When first asked about the contract last year, Rivera said he was “designated” by Millennium to work on the Magic City campaign.

But Martinez told The Herald last year that it was Rivera who first approached the dog track about running the pro-slots campaign, and it was Rivera who suggested that the contract go through Millennium. Dog track officials had no contact with Medina or Magarino during the contract negotiations, Martinez said last year. Rivera signed the 2006 contract with Magic City along with Medina, records show.

Neither Magarino, who now is Millennium’s vice president, nor Medina could be reached for comment.

PAYMENTS

Under the contract, Rivera was to be the “Top Leader of Chain of Command” of all political consultants and strategists involved in the $6.7 million slots campaign. But the payments under the deal, totaling $510,000, all went to Millennium.

In February 2008 — just days after the successful slots referendum — Rivera sponsored a bill in the legislature that would have nullified the referendum and banned slots from Miami-Dade County and other areas. Millennium received $460,000 in fees after Rivera filed that bill, which did not pass.

Martinez said last year that dog track officials were not aware of Rivera’s bill and they never discussed it with him.
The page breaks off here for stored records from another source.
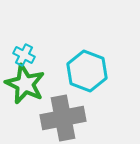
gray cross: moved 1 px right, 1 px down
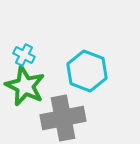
green star: moved 2 px down
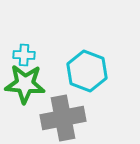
cyan cross: rotated 25 degrees counterclockwise
green star: moved 2 px up; rotated 21 degrees counterclockwise
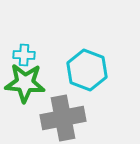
cyan hexagon: moved 1 px up
green star: moved 1 px up
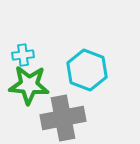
cyan cross: moved 1 px left; rotated 10 degrees counterclockwise
green star: moved 4 px right, 2 px down
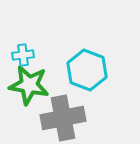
green star: rotated 6 degrees clockwise
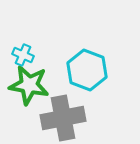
cyan cross: rotated 30 degrees clockwise
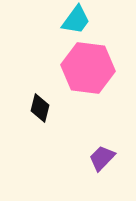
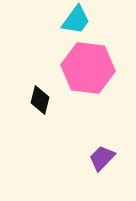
black diamond: moved 8 px up
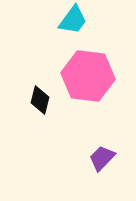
cyan trapezoid: moved 3 px left
pink hexagon: moved 8 px down
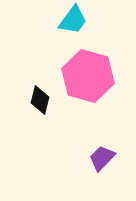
pink hexagon: rotated 9 degrees clockwise
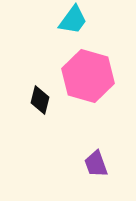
purple trapezoid: moved 6 px left, 6 px down; rotated 64 degrees counterclockwise
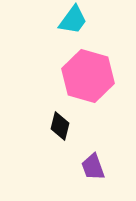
black diamond: moved 20 px right, 26 px down
purple trapezoid: moved 3 px left, 3 px down
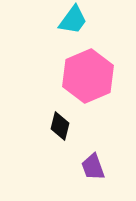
pink hexagon: rotated 21 degrees clockwise
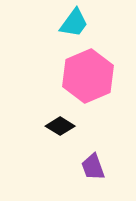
cyan trapezoid: moved 1 px right, 3 px down
black diamond: rotated 72 degrees counterclockwise
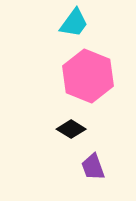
pink hexagon: rotated 15 degrees counterclockwise
black diamond: moved 11 px right, 3 px down
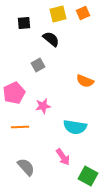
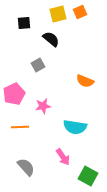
orange square: moved 3 px left, 1 px up
pink pentagon: moved 1 px down
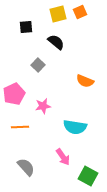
black square: moved 2 px right, 4 px down
black semicircle: moved 5 px right, 3 px down
gray square: rotated 16 degrees counterclockwise
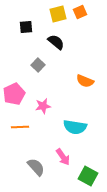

The contract also called for an additional $500,000 “success fee” to Millennium if and when slots machines won approval, records show. At the time, however, neither Rivera nor Millennium made a claim for the fee.

But in recent weeks, Millennium’s officers formally requested the $500,000 success fee from the Magic City Casino, according to Herald news partner WFOR/ CBS-4. It is unclear who made the request on behalf of the company.

Rivera initially denied getting paid to work on the slots campaign while in the Legislature and during his campaign for Congress last year. An executive with the company also initially denied hiring Rivera when interviewed by The Herald last year.

But after winning his congressional seat in November — and after the Millennium contract with Magic City came to light — Rivera admitted receiving $132,000 in “loans” from Millennium that he had never previously disclosed. Rivera first acknowledged the money by revising his federal financial disclosure forms just before taking office as a congressman in January.

DISCLOSURE FORMS

Rivera had earlier changed his state legislative disclosure forms, erasing any reference to his work with the U.S. Agency for International Development, after the Miami Herald reported that USAID had no record that he ever worked for the agency.

Rivera has said he was not obliged to report the $132,000 in loans from Millennium on his state financial disclosure forms, though state law requires disclosure of most debts over $1,000.

Rivera also has said he repaid the loans from Millennium, in part by signing over a deed for a condo unit he owned days after he won the election in November.